--- Records supplied ---

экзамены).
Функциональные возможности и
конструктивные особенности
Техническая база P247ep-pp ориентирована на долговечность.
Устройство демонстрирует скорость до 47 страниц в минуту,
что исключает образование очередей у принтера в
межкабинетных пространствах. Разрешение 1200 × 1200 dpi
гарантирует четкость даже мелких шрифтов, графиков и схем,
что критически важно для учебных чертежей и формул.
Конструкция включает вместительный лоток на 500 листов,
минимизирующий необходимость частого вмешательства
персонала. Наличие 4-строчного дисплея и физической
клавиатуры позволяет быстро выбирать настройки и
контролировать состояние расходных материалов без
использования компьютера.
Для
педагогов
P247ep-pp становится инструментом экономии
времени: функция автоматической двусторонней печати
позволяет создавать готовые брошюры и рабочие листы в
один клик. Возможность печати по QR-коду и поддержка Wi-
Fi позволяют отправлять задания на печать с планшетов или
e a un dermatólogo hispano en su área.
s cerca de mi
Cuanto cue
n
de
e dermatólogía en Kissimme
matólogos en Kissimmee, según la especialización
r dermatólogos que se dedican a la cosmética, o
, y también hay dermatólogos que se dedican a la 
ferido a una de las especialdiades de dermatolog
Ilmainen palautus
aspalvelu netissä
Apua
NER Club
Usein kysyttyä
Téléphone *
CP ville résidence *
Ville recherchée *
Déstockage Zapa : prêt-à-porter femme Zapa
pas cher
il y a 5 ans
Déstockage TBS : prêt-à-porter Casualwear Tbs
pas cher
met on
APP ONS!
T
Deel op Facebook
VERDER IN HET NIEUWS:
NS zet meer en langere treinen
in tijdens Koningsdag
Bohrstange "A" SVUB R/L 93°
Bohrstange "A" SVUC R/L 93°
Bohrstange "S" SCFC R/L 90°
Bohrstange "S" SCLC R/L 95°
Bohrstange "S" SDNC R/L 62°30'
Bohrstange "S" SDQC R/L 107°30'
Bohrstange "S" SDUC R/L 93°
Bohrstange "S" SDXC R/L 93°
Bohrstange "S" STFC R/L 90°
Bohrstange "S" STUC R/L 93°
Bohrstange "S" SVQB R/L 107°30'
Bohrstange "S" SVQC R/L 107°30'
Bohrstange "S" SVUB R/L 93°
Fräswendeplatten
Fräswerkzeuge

---

- What is needed: Would you print, exactly as written, every line above from the one holding "времени: функция автоматической" through the one holding "SDQC R/L 107°30'", with both included and no other lines?

- Exercise response:
времени: функция автоматической двусторонней печати
позволяет создавать готовые брошюры и рабочие листы в
один клик. Возможность печати по QR-коду и поддержка Wi-
Fi позволяют отправлять задания на печать с планшетов или
e a un dermatólogo hispano en su área.
s cerca de mi
Cuanto cue
n
de
e dermatólogía en Kissimme
matólogos en Kissimmee, según la especialización
r dermatólogos que se dedican a la cosmética, o
, y también hay dermatólogos que se dedican a la 
ferido a una de las especialdiades de dermatolog
Ilmainen palautus
aspalvelu netissä
Apua
NER Club
Usein kysyttyä
Téléphone *
CP ville résidence *
Ville recherchée *
Déstockage Zapa : prêt-à-porter femme Zapa
pas cher
il y a 5 ans
Déstockage TBS : prêt-à-porter Casualwear Tbs
pas cher
met on
APP ONS!
T
Deel op Facebook
VERDER IN HET NIEUWS:
NS zet meer en langere treinen
in tijdens Koningsdag
Bohrstange "A" SVUB R/L 93°
Bohrstange "A" SVUC R/L 93°
Bohrstange "S" SCFC R/L 90°
Bohrstange "S" SCLC R/L 95°
Bohrstange "S" SDNC R/L 62°30'
Bohrstange "S" SDQC R/L 107°30'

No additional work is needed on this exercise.